Congress can’t yet decide between ECU and AETP because it doesn’t have the “full awareness about what both engines can do,” as both are still in development, Wittman said. But the Pentagon will “need ECU, period,” because an adaptive engine won’t work on the Marine Corps version of the F-35, he said.
While House authorizers want more money for engine development, they also want to cut NGAD funding.
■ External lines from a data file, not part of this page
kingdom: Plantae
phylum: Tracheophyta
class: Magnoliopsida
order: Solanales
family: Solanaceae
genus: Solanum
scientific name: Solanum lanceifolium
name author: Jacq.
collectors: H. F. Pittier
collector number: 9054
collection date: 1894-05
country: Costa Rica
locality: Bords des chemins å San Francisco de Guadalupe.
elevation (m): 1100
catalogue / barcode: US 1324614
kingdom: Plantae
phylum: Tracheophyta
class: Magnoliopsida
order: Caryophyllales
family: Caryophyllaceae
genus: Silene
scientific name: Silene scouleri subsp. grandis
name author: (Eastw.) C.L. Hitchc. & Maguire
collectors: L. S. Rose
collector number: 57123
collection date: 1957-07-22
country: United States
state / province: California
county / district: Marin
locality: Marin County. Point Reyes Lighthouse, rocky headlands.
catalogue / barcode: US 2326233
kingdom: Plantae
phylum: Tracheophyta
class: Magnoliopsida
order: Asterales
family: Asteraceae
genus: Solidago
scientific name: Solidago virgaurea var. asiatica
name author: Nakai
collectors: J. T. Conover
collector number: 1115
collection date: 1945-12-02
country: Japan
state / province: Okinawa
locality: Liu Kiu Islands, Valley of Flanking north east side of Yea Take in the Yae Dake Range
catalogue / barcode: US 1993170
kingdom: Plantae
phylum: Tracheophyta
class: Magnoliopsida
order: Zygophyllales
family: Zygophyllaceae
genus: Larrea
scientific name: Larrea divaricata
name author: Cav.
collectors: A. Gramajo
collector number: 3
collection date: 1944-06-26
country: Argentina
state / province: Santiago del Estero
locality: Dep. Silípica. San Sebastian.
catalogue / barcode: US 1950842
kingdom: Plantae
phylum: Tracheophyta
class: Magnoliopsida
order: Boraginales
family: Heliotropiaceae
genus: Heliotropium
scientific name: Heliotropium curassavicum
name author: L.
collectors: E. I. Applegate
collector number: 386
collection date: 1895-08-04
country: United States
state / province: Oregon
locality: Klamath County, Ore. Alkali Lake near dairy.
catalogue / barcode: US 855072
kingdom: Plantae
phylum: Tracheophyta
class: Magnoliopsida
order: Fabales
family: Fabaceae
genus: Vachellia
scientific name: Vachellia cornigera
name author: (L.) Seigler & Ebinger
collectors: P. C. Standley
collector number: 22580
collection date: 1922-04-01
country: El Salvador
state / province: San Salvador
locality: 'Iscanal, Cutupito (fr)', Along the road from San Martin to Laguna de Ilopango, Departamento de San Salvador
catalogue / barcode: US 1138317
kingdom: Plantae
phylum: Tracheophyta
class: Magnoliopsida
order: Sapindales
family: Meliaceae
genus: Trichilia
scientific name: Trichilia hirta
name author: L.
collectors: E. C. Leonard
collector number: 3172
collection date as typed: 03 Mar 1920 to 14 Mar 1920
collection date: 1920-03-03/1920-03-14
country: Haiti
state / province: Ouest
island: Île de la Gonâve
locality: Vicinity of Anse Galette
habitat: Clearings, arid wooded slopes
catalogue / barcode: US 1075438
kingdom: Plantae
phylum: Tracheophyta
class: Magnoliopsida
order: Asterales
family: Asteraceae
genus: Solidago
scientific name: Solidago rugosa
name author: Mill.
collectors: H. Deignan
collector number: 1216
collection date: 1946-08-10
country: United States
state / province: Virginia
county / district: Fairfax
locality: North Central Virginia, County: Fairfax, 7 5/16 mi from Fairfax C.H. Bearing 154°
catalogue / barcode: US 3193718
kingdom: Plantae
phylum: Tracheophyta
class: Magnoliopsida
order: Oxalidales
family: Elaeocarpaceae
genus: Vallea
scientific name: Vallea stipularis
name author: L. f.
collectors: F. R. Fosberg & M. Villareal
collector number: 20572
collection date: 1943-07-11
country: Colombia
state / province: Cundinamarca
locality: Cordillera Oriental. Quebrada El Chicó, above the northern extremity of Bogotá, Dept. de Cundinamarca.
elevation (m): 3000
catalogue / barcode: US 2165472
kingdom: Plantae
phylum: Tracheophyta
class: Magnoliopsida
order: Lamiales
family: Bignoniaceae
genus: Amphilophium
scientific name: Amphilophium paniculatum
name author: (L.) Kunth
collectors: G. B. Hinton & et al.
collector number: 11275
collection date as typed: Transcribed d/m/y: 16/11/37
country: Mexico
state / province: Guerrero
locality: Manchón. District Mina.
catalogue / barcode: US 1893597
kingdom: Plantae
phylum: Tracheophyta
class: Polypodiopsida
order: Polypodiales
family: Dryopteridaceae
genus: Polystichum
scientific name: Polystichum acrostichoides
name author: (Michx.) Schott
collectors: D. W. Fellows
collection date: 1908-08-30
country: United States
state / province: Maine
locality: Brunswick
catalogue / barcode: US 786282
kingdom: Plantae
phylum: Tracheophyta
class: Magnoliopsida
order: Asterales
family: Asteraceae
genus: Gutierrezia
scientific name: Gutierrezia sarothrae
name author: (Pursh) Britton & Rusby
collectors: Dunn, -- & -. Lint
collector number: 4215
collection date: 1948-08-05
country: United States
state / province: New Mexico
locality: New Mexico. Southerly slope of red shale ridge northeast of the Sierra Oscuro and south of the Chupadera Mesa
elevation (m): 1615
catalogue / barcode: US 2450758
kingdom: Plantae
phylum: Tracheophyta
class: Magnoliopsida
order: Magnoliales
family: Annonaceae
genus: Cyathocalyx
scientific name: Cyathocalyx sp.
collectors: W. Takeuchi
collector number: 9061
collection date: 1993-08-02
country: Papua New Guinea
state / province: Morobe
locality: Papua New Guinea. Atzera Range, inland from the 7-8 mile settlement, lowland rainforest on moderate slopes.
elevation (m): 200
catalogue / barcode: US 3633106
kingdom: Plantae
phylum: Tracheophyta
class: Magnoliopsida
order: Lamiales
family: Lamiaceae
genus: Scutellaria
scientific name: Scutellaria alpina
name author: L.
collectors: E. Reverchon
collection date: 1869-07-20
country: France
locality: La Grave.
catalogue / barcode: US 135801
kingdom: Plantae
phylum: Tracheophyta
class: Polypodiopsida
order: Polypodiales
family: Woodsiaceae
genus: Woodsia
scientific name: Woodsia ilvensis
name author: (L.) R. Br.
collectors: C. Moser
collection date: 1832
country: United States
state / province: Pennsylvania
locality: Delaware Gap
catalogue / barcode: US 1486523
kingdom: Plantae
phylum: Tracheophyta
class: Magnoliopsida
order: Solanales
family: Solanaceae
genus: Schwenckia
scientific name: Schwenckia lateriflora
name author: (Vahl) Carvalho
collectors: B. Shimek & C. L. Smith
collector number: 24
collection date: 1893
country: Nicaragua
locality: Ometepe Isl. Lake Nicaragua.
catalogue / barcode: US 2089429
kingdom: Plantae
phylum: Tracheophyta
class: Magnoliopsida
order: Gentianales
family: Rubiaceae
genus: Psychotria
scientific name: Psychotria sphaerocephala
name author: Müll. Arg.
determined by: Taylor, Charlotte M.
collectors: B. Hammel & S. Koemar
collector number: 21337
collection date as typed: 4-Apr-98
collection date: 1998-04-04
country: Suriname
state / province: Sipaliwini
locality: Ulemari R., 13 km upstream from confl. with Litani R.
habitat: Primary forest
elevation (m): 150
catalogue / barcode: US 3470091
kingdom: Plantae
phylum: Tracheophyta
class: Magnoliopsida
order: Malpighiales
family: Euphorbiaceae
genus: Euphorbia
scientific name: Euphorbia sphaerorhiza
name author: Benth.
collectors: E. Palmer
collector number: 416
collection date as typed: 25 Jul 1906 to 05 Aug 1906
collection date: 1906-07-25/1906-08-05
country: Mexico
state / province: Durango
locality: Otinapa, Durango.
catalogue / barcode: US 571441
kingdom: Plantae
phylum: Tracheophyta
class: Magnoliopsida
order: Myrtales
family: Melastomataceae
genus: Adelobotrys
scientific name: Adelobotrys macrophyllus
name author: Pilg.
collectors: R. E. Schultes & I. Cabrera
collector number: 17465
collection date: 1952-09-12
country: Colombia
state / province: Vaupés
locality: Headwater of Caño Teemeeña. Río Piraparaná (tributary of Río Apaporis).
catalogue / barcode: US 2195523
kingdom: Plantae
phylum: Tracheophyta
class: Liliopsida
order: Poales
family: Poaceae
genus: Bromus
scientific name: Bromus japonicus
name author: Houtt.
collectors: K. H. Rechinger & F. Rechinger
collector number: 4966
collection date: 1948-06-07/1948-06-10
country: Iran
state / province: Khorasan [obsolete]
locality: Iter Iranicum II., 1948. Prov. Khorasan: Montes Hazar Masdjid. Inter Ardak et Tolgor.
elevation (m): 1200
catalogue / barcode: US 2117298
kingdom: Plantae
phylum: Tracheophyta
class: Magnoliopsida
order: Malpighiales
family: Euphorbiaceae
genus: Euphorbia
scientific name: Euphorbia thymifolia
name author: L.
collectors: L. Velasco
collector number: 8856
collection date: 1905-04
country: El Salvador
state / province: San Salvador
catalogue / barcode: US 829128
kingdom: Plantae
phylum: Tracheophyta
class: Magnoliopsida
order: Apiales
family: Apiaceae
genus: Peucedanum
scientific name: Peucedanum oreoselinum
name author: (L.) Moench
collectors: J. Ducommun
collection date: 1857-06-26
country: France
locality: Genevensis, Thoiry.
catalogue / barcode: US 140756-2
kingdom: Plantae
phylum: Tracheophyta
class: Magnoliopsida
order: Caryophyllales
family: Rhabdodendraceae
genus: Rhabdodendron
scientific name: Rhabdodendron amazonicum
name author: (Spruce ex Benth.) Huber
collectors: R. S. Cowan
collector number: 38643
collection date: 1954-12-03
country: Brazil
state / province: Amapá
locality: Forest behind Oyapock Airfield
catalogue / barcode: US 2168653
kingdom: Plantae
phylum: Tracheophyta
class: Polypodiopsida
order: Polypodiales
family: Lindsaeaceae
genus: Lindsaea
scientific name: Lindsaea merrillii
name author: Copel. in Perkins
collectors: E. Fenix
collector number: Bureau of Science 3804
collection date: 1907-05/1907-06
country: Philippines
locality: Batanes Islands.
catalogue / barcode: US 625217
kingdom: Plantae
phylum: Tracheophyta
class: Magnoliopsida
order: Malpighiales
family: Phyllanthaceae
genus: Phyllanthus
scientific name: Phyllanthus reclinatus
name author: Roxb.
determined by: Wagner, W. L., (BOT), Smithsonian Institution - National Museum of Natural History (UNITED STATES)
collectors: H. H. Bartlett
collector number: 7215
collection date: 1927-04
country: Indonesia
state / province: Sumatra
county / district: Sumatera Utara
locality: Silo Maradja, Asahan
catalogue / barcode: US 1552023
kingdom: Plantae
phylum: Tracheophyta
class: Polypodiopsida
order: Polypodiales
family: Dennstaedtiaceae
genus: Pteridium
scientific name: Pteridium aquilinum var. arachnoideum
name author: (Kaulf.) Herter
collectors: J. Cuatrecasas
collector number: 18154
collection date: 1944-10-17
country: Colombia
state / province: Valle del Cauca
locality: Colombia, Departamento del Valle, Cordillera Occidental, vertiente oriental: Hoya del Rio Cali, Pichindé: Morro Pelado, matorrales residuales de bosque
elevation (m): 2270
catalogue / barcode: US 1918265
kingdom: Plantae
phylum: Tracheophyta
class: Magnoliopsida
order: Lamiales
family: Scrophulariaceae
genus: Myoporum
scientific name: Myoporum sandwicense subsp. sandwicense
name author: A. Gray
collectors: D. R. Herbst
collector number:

Rogers’ mark trims more than $550 million from the Air Force’s $2.3 billion request, giving the reason as “program deferment.”
With the advent of “collaborative combat aircraft,” or CCAs—drones to accompany fighter jets into conflict, and the service’s E-7s and existing fighter fleet, lawmakers felt there were better uses for the funds to meet near term needs, one congressional aide said.
Wittman’s subcommittee markup of the defense policy bill, released on Monday, would add more congressional oversight over NGAD—requiring both the Air Force and Navy to submit annual reports to Congress on “development and technology maturation progress.” It also asks the services to establish “threshold and objective key performance parameters regarding flyaway unit cost, gross/weapon system unit cost, aircraft cost-per-tail-per-year, and aircraft cost-per-flight-hour” to keep the program on track and prevent potential cost increases.
Wittman’s mark also would greenlight the Air Force’s plan to get rid of some of its old aircraft, such as A-10 Warthogs and F-15C and -D fighters, and put the savings toward future fighter aircraft.
However, Rogers’ markup would block the service’s proposal to shed 32 Block 20 F-22s. That would mark the second straight year that Congress has denied the request.
Service officials have said these F-22s will “never be a part of the combat force” because it would require too much effort and cost too much to get them ready for battle.
Wittman said the 2023 defense bill had already addressed the Air Force’s wish to get rid of its F-22s, yet “they tried to take another bite of the apple this year.”
“Our position has not changed—this retirement would add unnecessary wear and tear to our most combat-capable fleet and to a very small fleet of remaining F-22s,” the lawmaker said.
Wittman also said the Air Force, which just this year reached its goal of purchasing 72 annually, would probably not be able to hold that number in the years to come.
“I don't know that each year that we can maintain that. We always push the Air Force to make sure they get as close to 72 as they can,” he said.
However, the Air Force’s plan for CCAs is promising, and combined with the E-7, could provide a “gap filler” to get the most out of the service’s existing fighters, Wittman said.
The service is coming down about 350 fighters over the next five years, Air Force Secretary Frank Kendall told reporters in May. But even with a smaller force, Kendall has said the Air Force will still be able to do all the missions it needs to do.
And “counting the numbers” of fighters is secondary to the service right now, Kendall said. Moving forward as quickly as possible to build next-gen platforms takes precedence, he said.
But before Wittman’s subcommittee can get its wishes, the bill still needs to go through the full HASC markup next week, through Senate authorizers, and appropriators. However, Wittman said he’s confident that the draft bill will make it through with minimal changes.
“What we're trying to do is to prep the playing field as this gets in there to make sure we maintain everything and to make sure we're in the same thought process as the Senate. Because what we'd like is that these things don't change a lot —so that's what we've done, so I think that's where we'll end up,” he said.